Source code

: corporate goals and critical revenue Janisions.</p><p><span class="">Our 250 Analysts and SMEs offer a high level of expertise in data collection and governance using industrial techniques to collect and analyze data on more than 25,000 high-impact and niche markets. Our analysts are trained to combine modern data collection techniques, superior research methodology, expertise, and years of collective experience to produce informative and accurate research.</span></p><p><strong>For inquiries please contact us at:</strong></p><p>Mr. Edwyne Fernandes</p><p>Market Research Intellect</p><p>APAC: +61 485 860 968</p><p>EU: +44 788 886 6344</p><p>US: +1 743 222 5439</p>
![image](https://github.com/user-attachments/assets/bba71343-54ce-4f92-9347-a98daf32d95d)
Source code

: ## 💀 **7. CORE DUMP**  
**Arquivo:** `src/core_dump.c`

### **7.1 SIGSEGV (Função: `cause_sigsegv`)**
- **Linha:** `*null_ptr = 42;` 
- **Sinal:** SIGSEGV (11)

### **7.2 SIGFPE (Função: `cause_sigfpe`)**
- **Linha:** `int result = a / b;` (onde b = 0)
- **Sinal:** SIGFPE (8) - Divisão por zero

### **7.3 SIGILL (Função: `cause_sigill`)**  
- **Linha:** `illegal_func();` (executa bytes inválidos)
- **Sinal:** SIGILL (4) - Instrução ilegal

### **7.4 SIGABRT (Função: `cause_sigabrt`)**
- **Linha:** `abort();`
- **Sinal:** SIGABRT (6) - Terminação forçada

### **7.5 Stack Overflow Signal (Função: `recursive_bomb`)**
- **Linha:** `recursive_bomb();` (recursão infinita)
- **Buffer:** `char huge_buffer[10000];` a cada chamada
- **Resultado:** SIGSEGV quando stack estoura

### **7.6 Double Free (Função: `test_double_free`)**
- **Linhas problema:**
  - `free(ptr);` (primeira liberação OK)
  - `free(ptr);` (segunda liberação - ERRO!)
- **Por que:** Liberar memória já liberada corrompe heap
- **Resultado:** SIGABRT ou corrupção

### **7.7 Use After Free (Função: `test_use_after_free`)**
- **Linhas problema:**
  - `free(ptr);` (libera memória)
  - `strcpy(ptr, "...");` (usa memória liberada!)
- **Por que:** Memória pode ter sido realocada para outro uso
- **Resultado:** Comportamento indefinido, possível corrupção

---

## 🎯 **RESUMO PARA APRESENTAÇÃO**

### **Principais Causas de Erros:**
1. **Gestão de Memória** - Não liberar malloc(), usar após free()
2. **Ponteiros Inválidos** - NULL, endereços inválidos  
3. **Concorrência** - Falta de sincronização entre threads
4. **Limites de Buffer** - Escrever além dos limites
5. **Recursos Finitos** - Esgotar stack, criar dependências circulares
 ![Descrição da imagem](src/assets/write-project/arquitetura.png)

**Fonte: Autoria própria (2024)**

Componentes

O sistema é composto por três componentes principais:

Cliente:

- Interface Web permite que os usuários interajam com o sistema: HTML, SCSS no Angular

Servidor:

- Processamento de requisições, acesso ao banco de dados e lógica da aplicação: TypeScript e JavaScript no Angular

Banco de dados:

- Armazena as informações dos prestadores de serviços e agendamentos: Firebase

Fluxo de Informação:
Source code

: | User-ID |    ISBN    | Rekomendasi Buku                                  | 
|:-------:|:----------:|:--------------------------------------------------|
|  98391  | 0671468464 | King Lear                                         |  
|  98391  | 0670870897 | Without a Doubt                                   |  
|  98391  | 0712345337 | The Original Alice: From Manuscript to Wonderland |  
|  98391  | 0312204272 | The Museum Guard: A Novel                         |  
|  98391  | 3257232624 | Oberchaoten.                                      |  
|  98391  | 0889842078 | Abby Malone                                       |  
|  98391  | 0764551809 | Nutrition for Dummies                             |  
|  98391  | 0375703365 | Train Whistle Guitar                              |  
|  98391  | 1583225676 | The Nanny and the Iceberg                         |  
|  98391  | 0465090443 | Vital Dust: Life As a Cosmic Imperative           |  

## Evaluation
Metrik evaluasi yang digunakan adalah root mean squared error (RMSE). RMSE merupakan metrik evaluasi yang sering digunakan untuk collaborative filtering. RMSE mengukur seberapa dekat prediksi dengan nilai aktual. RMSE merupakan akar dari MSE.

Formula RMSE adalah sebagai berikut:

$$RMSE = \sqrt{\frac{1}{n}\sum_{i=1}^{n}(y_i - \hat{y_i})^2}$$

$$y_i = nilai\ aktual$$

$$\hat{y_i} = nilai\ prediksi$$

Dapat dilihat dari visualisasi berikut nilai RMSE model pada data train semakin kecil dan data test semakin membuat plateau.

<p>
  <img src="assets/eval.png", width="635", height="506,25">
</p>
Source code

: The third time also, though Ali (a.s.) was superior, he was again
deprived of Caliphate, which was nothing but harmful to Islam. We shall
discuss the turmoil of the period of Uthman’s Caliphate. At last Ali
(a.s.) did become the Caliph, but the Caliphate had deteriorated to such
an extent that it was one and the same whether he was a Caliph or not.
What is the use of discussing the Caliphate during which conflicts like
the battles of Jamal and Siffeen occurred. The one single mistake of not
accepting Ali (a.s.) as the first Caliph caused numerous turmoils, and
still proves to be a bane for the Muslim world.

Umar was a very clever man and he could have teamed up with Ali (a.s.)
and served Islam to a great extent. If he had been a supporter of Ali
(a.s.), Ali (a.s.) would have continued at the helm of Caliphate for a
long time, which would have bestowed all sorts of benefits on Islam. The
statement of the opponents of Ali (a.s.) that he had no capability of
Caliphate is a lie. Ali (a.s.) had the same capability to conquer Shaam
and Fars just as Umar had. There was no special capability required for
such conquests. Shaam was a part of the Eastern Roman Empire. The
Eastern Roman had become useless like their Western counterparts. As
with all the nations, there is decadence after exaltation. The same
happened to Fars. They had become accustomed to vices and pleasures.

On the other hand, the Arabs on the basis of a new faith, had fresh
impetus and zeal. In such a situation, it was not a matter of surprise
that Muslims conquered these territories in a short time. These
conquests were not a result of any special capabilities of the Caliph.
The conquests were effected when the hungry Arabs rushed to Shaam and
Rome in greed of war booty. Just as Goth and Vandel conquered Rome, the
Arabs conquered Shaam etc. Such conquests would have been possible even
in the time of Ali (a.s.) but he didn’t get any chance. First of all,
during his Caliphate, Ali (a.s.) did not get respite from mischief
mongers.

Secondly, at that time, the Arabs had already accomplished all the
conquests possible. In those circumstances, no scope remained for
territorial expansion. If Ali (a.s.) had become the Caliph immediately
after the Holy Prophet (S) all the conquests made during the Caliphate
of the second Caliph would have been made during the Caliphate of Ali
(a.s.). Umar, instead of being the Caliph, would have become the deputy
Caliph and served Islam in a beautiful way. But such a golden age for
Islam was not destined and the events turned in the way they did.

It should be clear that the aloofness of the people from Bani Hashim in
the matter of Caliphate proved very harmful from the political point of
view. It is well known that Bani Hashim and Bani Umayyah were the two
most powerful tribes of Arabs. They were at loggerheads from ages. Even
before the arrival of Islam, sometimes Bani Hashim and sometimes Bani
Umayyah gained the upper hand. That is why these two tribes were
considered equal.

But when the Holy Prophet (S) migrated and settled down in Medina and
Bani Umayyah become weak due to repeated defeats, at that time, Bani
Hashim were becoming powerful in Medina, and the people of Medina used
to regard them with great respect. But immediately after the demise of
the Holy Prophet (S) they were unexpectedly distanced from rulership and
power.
□ □ □ □ □ □ □
> _TASK OBJECTIVE_
Reproduce the listing above in full, substituting "Result" for every occurrence of "Resultado" and leaving everything else unchanged.

> _TASK OUTPUT_
Source code

: corporate goals and critical revenue Janisions.</p><p><span class="">Our 250 Analysts and SMEs offer a high level of expertise in data collection and governance using industrial techniques to collect and analyze data on more than 25,000 high-impact and niche markets. Our analysts are trained to combine modern data collection techniques, superior research methodology, expertise, and years of collective experience to produce informative and accurate research.</span></p><p><strong>For inquiries please contact us at:</strong></p><p>Mr. Edwyne Fernandes</p><p>Market Research Intellect</p><p>APAC: +61 485 860 968</p><p>EU: +44 788 886 6344</p><p>US: +1 743 222 5439</p>
![image](https://github.com/user-attachments/assets/bba71343-54ce-4f92-9347-a98daf32d95d)
Source code

: ## 💀 **7. CORE DUMP**  
**Arquivo:** `src/core_dump.c`

### **7.1 SIGSEGV (Função: `cause_sigsegv`)**
- **Linha:** `*null_ptr = 42;` 
- **Sinal:** SIGSEGV (11)

### **7.2 SIGFPE (Função: `cause_sigfpe`)**
- **Linha:** `int result = a / b;` (onde b = 0)
- **Sinal:** SIGFPE (8) - Divisão por zero

### **7.3 SIGILL (Função: `cause_sigill`)**  
- **Linha:** `illegal_func();` (executa bytes inválidos)
- **Sinal:** SIGILL (4) - Instrução ilegal

### **7.4 SIGABRT (Função: `cause_sigabrt`)**
- **Linha:** `abort();`
- **Sinal:** SIGABRT (6) - Terminação forçada

### **7.5 Stack Overflow Signal (Função: `recursive_bomb`)**
- **Linha:** `recursive_bomb();` (recursão infinita)
- **Buffer:** `char huge_buffer[10000];` a cada chamada
- **Result:** SIGSEGV quando stack estoura

### **7.6 Double Free (Função: `test_double_free`)**
- **Linhas problema:**
  - `free(ptr);` (primeira liberação OK)
  - `free(ptr);` (segunda liberação - ERRO!)
- **Por que:** Liberar memória já liberada corrompe heap
- **Result:** SIGABRT ou corrupção

### **7.7 Use After Free (Função: `test_use_after_free`)**
- **Linhas problema:**
  - `free(ptr);` (libera memória)
  - `strcpy(ptr, "...");` (usa memória liberada!)
- **Por que:** Memória pode ter sido realocada para outro uso
- **Result:** Comportamento indefinido, possível corrupção

---

## 🎯 **RESUMO PARA APRESENTAÇÃO**

### **Principais Causas de Erros:**
1. **Gestão de Memória** - Não liberar malloc(), usar após free()
2. **Ponteiros Inválidos** - NULL, endereços inválidos  
3. **Concorrência** - Falta de sincronização entre threads
4. **Limites de Buffer** - Escrever além dos limites
5. **Recursos Finitos** - Esgotar stack, criar dependências circulares
 ![Descrição da imagem](src/assets/write-project/arquitetura.png)

**Fonte: Autoria própria (2024)**

Componentes

O sistema é composto por três componentes principais:

Cliente:

- Interface Web permite que os usuários interajam com o sistema: HTML, SCSS no Angular

Servidor:

- Processamento de requisições, acesso ao banco de dados e lógica da aplicação: TypeScript e JavaScript no Angular

Banco de dados:

- Armazena as informações dos prestadores de serviços e agendamentos: Firebase

Fluxo de Informação:
Source code

: | User-ID |    ISBN    | Rekomendasi Buku                                  | 
|:-------:|:----------:|:--------------------------------------------------|
|  98391  | 0671468464 | King Lear                                         |  
|  98391  | 0670870897 | Without a Doubt                                   |  
|  98391  | 0712345337 | The Original Alice: From Manuscript to Wonderland |  
|  98391  | 0312204272 | The Museum Guard: A Novel                         |  
|  98391  | 3257232624 | Oberchaoten.                                      |  
|  98391  | 0889842078 | Abby Malone                                       |  
|  98391  | 0764551809 | Nutrition for Dummies                             |  
|  98391  | 0375703365 | Train Whistle Guitar                              |  
|  98391  | 1583225676 | The Nanny and the Iceberg                         |  
|  98391  | 0465090443 | Vital Dust: Life As a Cosmic Imperative           |  

## Evaluation
Metrik evaluasi yang digunakan adalah root mean squared error (RMSE). RMSE merupakan metrik evaluasi yang sering digunakan untuk collaborative filtering. RMSE mengukur seberapa dekat prediksi dengan nilai aktual. RMSE merupakan akar dari MSE.

Formula RMSE adalah sebagai berikut:

$$RMSE = \sqrt{\frac{1}{n}\sum_{i=1}^{n}(y_i - \hat{y_i})^2}$$

$$y_i = nilai\ aktual$$

$$\hat{y_i} = nilai\ prediksi$$

Dapat dilihat dari visualisasi berikut nilai RMSE model pada data train semakin kecil dan data test semakin membuat plateau.

<p>
  <img src="assets/eval.png", width="635", height="506,25">
</p>
Source code

: The third time also, though Ali (a.s.) was superior, he was again
deprived of Caliphate, which was nothing but harmful to Islam. We shall
discuss the turmoil of the period of Uthman’s Caliphate. At last Ali
(a.s.) did become the Caliph, but the Caliphate had deteriorated to such
an extent that it was one and the same whether he was a Caliph or not.
What is the use of discussing the Caliphate during which conflicts like
the battles of Jamal and Siffeen occurred. The one single mistake of not
accepting Ali (a.s.) as the first Caliph caused numerous turmoils, and
still proves to be a bane for the Muslim world.

Umar was a very clever man and he could have teamed up with Ali (a.s.)
and served Islam to a great extent. If he had been a supporter of Ali
(a.s.), Ali (a.s.) would have continued at the helm of Caliphate for a
long time, which would have bestowed all sorts of benefits on Islam. The
statement of the opponents of Ali (a.s.) that he had no capability of
Caliphate is a lie. Ali (a.s.) had the same capability to conquer Shaam
and Fars just as Umar had. There was no special capability required for
such conquests. Shaam was a part of the Eastern Roman Empire. The
Eastern Roman had become useless like their Western counterparts. As
with all the nations, there is decadence after exaltation. The same
happened to Fars. They had become accustomed to vices and pleasures.

On the other hand, the Arabs on the basis of a new faith, had fresh
impetus and zeal. In such a situation, it was not a matter of surprise
that Muslims conquered these territories in a short time. These
conquests were not a result of any special capabilities of the Caliph.
The conquests were effected when the hungry Arabs rushed to Shaam and
Rome in greed of war booty. Just as Goth and Vandel conquered Rome, the
Arabs conquered Shaam etc. Such conquests would have been possible even
in the time of Ali (a.s.) but he didn’t get any chance. First of all,
during his Caliphate, Ali (a.s.) did not get respite from mischief
mongers.

Secondly, at that time, the Arabs had already accomplished all the
conquests possible. In those circumstances, no scope remained for
territorial expansion. If Ali (a.s.) had become the Caliph immediately
after the Holy Prophet (S) all the conquests made during the Caliphate
of the second Caliph would have been made during the Caliphate of Ali
(a.s.). Umar, instead of being the Caliph, would have become the deputy
Caliph and served Islam in a beautiful way. But such a golden age for
Islam was not destined and the events turned in the way they did.

It should be clear that the aloofness of the people from Bani Hashim in
the matter of Caliphate proved very harmful from the political point of
view. It is well known that Bani Hashim and Bani Umayyah were the two
most powerful tribes of Arabs. They were at loggerheads from ages. Even
before the arrival of Islam, sometimes Bani Hashim and sometimes Bani
Umayyah gained the upper hand. That is why these two tribes were
considered equal.

But when the Holy Prophet (S) migrated and settled down in Medina and
Bani Umayyah become weak due to repeated defeats, at that time, Bani
Hashim were becoming powerful in Medina, and the people of Medina used
to regard them with great respect. But immediately after the demise of
the Holy Prophet (S) they were unexpectedly distanced from rulership and
power.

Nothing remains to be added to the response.